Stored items
■ ■ ■ ■ ■

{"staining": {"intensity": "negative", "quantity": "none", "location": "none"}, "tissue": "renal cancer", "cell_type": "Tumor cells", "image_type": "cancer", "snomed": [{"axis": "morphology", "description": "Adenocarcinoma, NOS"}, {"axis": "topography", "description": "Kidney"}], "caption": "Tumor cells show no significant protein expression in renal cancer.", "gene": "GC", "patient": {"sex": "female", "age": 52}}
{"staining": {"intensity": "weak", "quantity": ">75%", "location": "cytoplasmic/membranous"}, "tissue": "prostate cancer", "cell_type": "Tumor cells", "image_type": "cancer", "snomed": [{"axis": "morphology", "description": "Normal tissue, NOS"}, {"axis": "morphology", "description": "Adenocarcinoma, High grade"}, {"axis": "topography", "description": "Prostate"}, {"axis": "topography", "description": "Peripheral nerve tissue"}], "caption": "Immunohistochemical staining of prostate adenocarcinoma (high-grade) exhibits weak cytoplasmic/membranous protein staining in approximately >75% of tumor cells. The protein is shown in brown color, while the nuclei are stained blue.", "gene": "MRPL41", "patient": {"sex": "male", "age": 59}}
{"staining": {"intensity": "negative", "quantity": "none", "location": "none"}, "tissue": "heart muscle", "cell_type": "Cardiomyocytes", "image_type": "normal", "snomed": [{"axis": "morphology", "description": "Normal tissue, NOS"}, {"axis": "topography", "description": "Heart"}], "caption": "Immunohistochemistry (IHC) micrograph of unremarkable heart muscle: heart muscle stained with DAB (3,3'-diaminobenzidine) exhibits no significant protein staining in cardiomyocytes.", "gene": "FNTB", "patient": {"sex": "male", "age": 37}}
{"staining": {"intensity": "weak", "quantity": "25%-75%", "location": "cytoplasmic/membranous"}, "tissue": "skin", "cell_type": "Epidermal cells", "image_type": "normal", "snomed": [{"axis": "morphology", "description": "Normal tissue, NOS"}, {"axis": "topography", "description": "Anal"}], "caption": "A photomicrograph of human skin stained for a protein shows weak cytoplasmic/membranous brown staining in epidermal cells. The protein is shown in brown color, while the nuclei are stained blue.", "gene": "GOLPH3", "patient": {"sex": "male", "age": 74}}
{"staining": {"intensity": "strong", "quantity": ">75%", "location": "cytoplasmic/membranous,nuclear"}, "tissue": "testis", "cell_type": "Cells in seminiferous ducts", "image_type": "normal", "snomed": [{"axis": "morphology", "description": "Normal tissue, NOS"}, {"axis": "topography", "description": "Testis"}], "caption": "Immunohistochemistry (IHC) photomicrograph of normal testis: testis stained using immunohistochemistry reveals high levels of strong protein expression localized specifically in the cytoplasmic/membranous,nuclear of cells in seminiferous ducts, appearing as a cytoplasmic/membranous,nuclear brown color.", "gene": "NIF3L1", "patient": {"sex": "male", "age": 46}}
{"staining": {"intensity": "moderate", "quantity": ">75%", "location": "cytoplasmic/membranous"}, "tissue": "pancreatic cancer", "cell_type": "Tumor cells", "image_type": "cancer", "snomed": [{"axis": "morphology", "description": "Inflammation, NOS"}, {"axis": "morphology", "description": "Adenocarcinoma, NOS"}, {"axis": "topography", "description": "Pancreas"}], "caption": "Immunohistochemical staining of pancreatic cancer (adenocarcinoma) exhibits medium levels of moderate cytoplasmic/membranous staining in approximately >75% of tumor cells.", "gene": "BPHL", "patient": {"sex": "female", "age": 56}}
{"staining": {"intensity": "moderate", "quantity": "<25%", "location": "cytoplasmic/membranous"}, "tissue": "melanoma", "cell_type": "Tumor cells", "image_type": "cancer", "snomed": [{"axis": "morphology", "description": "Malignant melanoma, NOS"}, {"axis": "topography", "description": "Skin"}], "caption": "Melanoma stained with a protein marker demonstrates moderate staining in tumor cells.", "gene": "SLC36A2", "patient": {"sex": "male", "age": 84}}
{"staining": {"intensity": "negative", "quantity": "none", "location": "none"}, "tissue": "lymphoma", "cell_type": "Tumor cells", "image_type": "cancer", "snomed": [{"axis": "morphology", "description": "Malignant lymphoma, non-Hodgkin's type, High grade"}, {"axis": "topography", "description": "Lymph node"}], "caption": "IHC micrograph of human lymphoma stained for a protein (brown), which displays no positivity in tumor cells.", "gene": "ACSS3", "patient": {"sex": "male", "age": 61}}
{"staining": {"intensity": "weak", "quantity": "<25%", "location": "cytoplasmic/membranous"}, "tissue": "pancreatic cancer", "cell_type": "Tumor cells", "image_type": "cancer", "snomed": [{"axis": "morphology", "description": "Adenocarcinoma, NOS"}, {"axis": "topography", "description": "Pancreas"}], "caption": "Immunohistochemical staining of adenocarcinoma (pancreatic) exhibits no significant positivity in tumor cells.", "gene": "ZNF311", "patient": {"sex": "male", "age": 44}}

■ ■ ■ ■ ■

- Work instruction: Each entry must be output exactly as it was written.

- Task solution:
{"staining": {"intensity": "negative", "quantity": "none", "location": "none"}, "tissue": "renal cancer", "cell_type": "Tumor cells", "image_type": "cancer", "snomed": [{"axis": "morphology", "description": "Adenocarcinoma, NOS"}, {"axis": "topography", "description": "Kidney"}], "caption": "Tumor cells show no significant protein expression in renal cancer.", "gene": "GC", "patient": {"sex": "female", "age": 52}}
{"staining": {"intensity": "weak", "quantity": ">75%", "location": "cytoplasmic/membranous"}, "tissue": "prostate cancer", "cell_type": "Tumor cells", "image_type": "cancer", "snomed": [{"axis": "morphology", "description": "Normal tissue, NOS"}, {"axis": "morphology", "description": "Adenocarcinoma, High grade"}, {"axis": "topography", "description": "Prostate"}, {"axis": "topography", "description": "Peripheral nerve tissue"}], "caption": "Immunohistochemical staining of prostate adenocarcinoma (high-grade) exhibits weak cytoplasmic/membranous protein staining in approximately >75% of tumor cells. The protein is shown in brown color, while the nuclei are stained blue.", "gene": "MRPL41", "patient": {"sex": "male", "age": 59}}
{"staining": {"intensity": "negative", "quantity": "none", "location": "none"}, "tissue": "heart muscle", "cell_type": "Cardiomyocytes", "image_type": "normal", "snomed": [{"axis": "morphology", "description": "Normal tissue, NOS"}, {"axis": "topography", "description": "Heart"}], "caption": "Immunohistochemistry (IHC) micrograph of unremarkable heart muscle: heart muscle stained with DAB (3,3'-diaminobenzidine) exhibits no significant protein staining in cardiomyocytes.", "gene": "FNTB", "patient": {"sex": "male", "age": 37}}
{"staining": {"intensity": "weak", "quantity": "25%-75%", "location": "cytoplasmic/membranous"}, "tissue": "skin", "cell_type": "Epidermal cells", "image_type": "normal", "snomed": [{"axis": "morphology", "description": "Normal tissue, NOS"}, {"axis": "topography", "description": "Anal"}], "caption": "A photomicrograph of human skin stained for a protein shows weak cytoplasmic/membranous brown staining in epidermal cells. The protein is shown in brown color, while the nuclei are stained blue.", "gene": "GOLPH3", "patient": {"sex": "male", "age": 74}}
{"staining": {"intensity": "strong", "quantity": ">75%", "location": "cytoplasmic/membranous,nuclear"}, "tissue": "testis", "cell_type": "Cells in seminiferous ducts", "image_type": "normal", "snomed": [{"axis": "morphology", "description": "Normal tissue, NOS"}, {"axis": "topography", "description": "Testis"}], "caption": "Immunohistochemistry (IHC) photomicrograph of normal testis: testis stained using immunohistochemistry reveals high levels of strong protein expression localized specifically in the cytoplasmic/membranous,nuclear of cells in seminiferous ducts, appearing as a cytoplasmic/membranous,nuclear brown color.", "gene": "NIF3L1", "patient": {"sex": "male", "age": 46}}
{"staining": {"intensity": "moderate", "quantity": ">75%", "location": "cytoplasmic/membranous"}, "tissue": "pancreatic cancer", "cell_type": "Tumor cells", "image_type": "cancer", "snomed": [{"axis": "morphology", "description": "Inflammation, NOS"}, {"axis": "morphology", "description": "Adenocarcinoma, NOS"}, {"axis": "topography", "description": "Pancreas"}], "caption": "Immunohistochemical staining of pancreatic cancer (adenocarcinoma) exhibits medium levels of moderate cytoplasmic/membranous staining in approximately >75% of tumor cells.", "gene": "BPHL", "patient": {"sex": "female", "age": 56}}
{"staining": {"intensity": "moderate", "quantity": "<25%", "location": "cytoplasmic/membranous"}, "tissue": "melanoma", "cell_type": "Tumor cells", "image_type": "cancer", "snomed": [{"axis": "morphology", "description": "Malignant melanoma, NOS"}, {"axis": "topography", "description": "Skin"}], "caption": "Melanoma stained with a protein marker demonstrates moderate staining in tumor cells.", "gene": "SLC36A2", "patient": {"sex": "male", "age": 84}}
{"staining": {"intensity": "negative", "quantity": "none", "location": "none"}, "tissue": "lymphoma", "cell_type": "Tumor cells", "image_type": "cancer", "snomed": [{"axis": "morphology", "description": "Malignant lymphoma, non-Hodgkin's type, High grade"}, {"axis": "topography", "description": "Lymph node"}], "caption": "IHC micrograph of human lymphoma stained for a protein (brown), which displays no positivity in tumor cells.", "gene": "ACSS3", "patient": {"sex": "male", "age": 61}}
{"staining": {"intensity": "weak", "quantity": "<25%", "location": "cytoplasmic/membranous"}, "tissue": "pancreatic cancer", "cell_type": "Tumor cells", "image_type": "cancer", "snomed": [{"axis": "morphology", "description": "Adenocarcinoma, NOS"}, {"axis": "topography", "description": "Pancreas"}], "caption": "Immunohistochemical staining of adenocarcinoma (pancreatic) exhibits no significant positivity in tumor cells.", "gene": "ZNF311", "patient": {"sex": "male", "age": 44}}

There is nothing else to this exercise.